Razones para el sexo

¿Hay que tener razones para mantener sexo con alguien? ¿El sexo es algo instintivo o debemos meditar sobre cuáles son los motivos que lo causan? ¿La atracción sexual responde a algo o, simplemente, es algo que sucede? Un reciente estudio del departamento de sociología de la prestigiosa Universidad de Tejas parece valorar estas y otras preguntas de parecida naturaleza. El objetivo último del estudio es proceder a la valoración de las razones que llevan a una persona a tener sexo con otra persona.

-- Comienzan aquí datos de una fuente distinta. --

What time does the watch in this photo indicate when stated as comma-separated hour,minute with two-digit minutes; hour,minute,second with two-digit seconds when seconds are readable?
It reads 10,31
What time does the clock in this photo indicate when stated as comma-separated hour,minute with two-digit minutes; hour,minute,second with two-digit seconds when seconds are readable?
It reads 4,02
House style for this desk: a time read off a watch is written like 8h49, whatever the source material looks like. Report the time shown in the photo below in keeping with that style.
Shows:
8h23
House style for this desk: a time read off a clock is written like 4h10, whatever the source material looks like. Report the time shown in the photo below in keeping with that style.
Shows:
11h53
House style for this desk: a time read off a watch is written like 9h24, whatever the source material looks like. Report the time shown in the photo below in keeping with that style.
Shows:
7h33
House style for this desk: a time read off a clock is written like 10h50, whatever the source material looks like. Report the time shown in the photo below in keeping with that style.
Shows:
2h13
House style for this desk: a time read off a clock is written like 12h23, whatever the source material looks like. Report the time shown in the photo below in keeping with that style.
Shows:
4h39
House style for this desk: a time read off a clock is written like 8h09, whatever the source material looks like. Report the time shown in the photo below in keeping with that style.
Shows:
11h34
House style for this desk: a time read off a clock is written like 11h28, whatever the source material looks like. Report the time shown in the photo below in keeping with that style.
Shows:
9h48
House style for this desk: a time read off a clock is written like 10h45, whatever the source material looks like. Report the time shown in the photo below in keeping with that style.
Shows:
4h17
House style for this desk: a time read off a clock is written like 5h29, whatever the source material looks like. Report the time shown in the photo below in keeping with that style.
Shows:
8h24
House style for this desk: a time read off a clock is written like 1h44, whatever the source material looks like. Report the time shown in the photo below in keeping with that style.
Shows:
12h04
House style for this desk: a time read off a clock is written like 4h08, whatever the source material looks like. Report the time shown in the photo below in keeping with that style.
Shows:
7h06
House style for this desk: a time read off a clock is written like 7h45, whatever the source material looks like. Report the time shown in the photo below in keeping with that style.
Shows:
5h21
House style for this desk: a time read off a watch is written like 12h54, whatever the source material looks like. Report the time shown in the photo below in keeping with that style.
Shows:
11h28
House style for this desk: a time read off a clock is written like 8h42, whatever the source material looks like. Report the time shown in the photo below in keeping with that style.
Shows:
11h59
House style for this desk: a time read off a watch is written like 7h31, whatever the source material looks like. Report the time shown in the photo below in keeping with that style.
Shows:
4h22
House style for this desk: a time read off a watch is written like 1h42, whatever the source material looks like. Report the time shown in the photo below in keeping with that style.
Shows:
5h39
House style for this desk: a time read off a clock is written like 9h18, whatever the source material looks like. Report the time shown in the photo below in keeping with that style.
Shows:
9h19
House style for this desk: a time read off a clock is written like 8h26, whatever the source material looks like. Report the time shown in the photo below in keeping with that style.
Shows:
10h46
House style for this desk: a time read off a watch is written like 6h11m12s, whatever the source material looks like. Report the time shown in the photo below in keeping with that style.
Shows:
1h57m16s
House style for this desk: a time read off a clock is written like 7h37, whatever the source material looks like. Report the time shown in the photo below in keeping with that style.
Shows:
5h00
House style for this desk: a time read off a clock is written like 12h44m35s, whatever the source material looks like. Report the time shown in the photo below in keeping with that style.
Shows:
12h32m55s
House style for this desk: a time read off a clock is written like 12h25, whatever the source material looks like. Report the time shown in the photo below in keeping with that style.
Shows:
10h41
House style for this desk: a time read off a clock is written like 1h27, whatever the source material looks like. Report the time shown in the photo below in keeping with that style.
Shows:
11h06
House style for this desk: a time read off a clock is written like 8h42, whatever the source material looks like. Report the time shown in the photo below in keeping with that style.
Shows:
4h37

En una primera fase, en realidad antes de proceder al estudio propiamente dicho, los investigadores pidieron a un grupo de 444 jóvenes universitarios de ambos sexos que procediesen a enumerar las razones por las que ellos particularmente habían mantenido algún tipo de relación sexual. Con sus respuestas se construyo una lista de 237 posibles razones para tener sexo. Con estas posibles repuestas se diseño el cuestionario que se utilizaría en el estudio sociológico. Tras esta primera fase se pidió a 1500 estudiantes de ambos sexos, previamente seleccionados en un muestreo aleatorio simple, que dijesen con qué frecuencia cada una de esas posibilidades había supuesto, para ellos, una motivación para mantener sexo.

Dentro de las 50 primeras razones esgrimidas por los estudiantes, sólo cinco razones fueron comunes a hombres y mujeres.  La más común de todas ellas  fue por el hecho de sentir atracción hacia la otra persona. En segundo lugar, por sentirse altamente excitado o excitada en el momento previo a la relación. En tercer lugar aparece la excitación que provoca la novedad de una aventura. En cuarto lugar aparece el deseo mostrado por la otra persona y, en último lugar, para intentar experimentar nuevas técnicas o posturas sexuales.

Al margen de las respuestas comunes, hombres y mujeres presentaron una diferente tendencia en la línea de sus respuestas. Mientras lo sombres, generalmente, basaban sus razones, fundamentalmente, en la apariencia física, las mujeres eran más partidarias de cuestiones más emocionales.

Así, los hombres eligieron mayoritariamente causas para mantener sexo como «se presentó la oportunidad» o «yo estaba libre y ella también» frente a las de las mujeres del tipo «me hacía reír» o «tenía necesitada de expresar amor hacia otra persona».